No, we do not. We use Copper Country Veterinary Clinic and Dr. Kathe McMullan for shelter animal vet care.

Do you assist with vet bills or euthanasia?

No, we are not able to help with vet bills or euthanasia. We run on donations, and we do not have the funds to care for our animals as well as the animals of other people. We do however offer a low cost vaccination clinic twice per year (typically in May and October) and when funds are available we offer assistance with spay and neuter.

If someone is unable to adopt a cat or dog but would just like to spend some time with a cat or dog, is that possible?

Absolutely! You are welcome to come in when we are open and spend some time in the cat room, take a dog for a walk, or spend some time with a dog in the yard. You just need to ask a staff member if you would like to see a dog or cat out of their kennel.

What can people who are unable to make financial contributions able to do to help?

You certainly do not have to spend money to make a difference at CCHS! Donating your time is also very helpful! During our open hours you are welcome to hang out in the cat room and socialize cats, walk dogs, or brush dogs/cats. Sometimes we also need help bathing cats/dogs, cleaning, snow shoveling, yard work, etc. Extra help is also needed at events. We can typically use some help at the Bash, vaccination clinics, and other events. Every month we are also able to collect receipts at Econo Foods  for one day, and we often need people to cover shifts there. Speaking of Econo Foods receipts, if you shop there you can give us your receipts. We get 1% of the money from all the receipts we turn in. If you shop on Amazon you can use Amazon Smile and a percentage of your purchase will come to use at no charge to you.

What sort of opportunities are there for groups to help out?

There are a lot of different opportunities available for groups large and small!

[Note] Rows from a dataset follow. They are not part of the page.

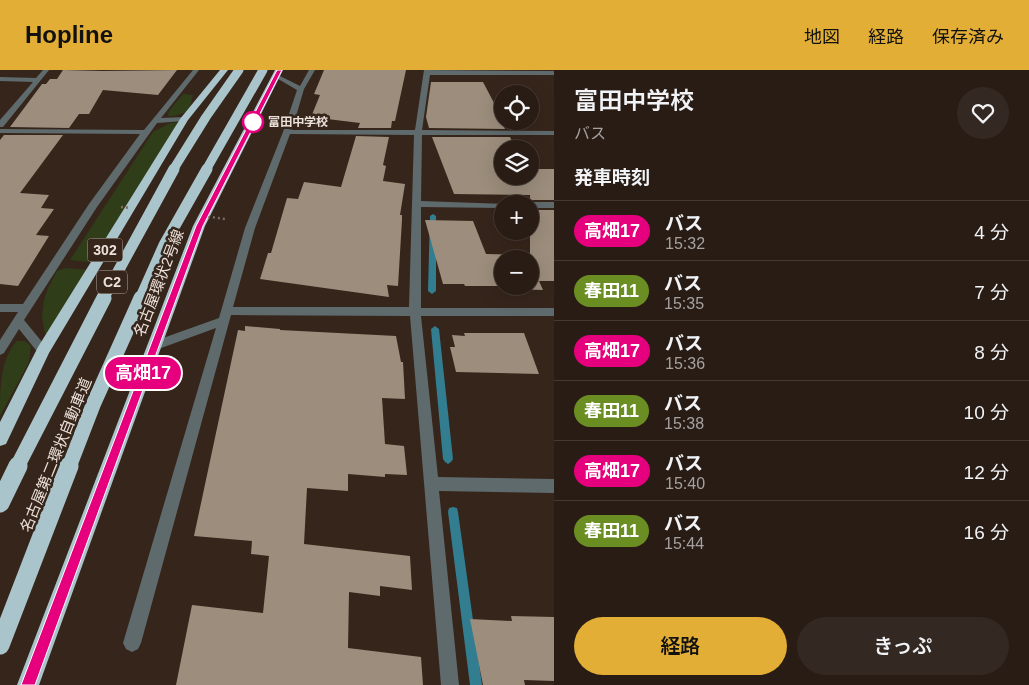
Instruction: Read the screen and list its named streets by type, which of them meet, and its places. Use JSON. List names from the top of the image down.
{
  "streets": {
    "highway": [
      "302",
      "C2",
      "名古屋環状2号線",
      "名古屋第二環状自動車道"
    ]
  },
  "crossings": [
    ["名古屋環状2号線", "名古屋第二環状自動車道"]
  ],
  "places": ["富田中学校"],
  "lines": ["bus line 高畑17"],
  "page": {
    "header": "Hopline",
    "nav": ["地図", "経路", "保存済み"],
    "on_map": "高畑17",
    "heading": [
      ["富田中学校", "バス"],
      "発車時刻"
    ],
    "map_buttons": ["+", "−"],
    "list": [
      {
        "mark": "高畑17",
        "name": "バス",
        "note": "15:32",
        "value": "4 分"
      },
      {
        "mark": "春田11",
        "name": "バス",
        "note": "15:35",
        "value": "7 分"
      },
      {
        "mark": "高畑17",
        "name": "バス",
        "note": "15:36",
        "value": "8 分"
      },
      {
        "mark": "春田11",
        "name": "バス",
        "note": "15:38",
        "value": "10 分"
      },
      {
        "mark": "高畑17",
        "name": "バス",
        "note": "15:40",
        "value": "12 分"
      },
      {
        "mark": "春田11",
        "name": "バス",
        "note": "15:44",
        "value": "16 分"
      }
    ],
    "buttons": ["経路", "きっぷ"]
  }
}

When we are open you can come walk dogs and play with cats. (It is always appreciated if you let us know ahead of time if you are bringing a large group). We also have projects we sometimes need help with too like: raking leaves in the fall and various other yard work, returning cans/bottles, extra cleaning before the Bash, etc. We also have a list of ideas for fundraisers if your group is interested in something like that. Donation drives are also super helpful, though it is a good idea to contact the shelter ahead of time to check on what we might be in need of. Making toys, scratching posts, and other things for the shelter animals is also another fun group activity. Contact the shelter if your group is interested in helping out CCHS.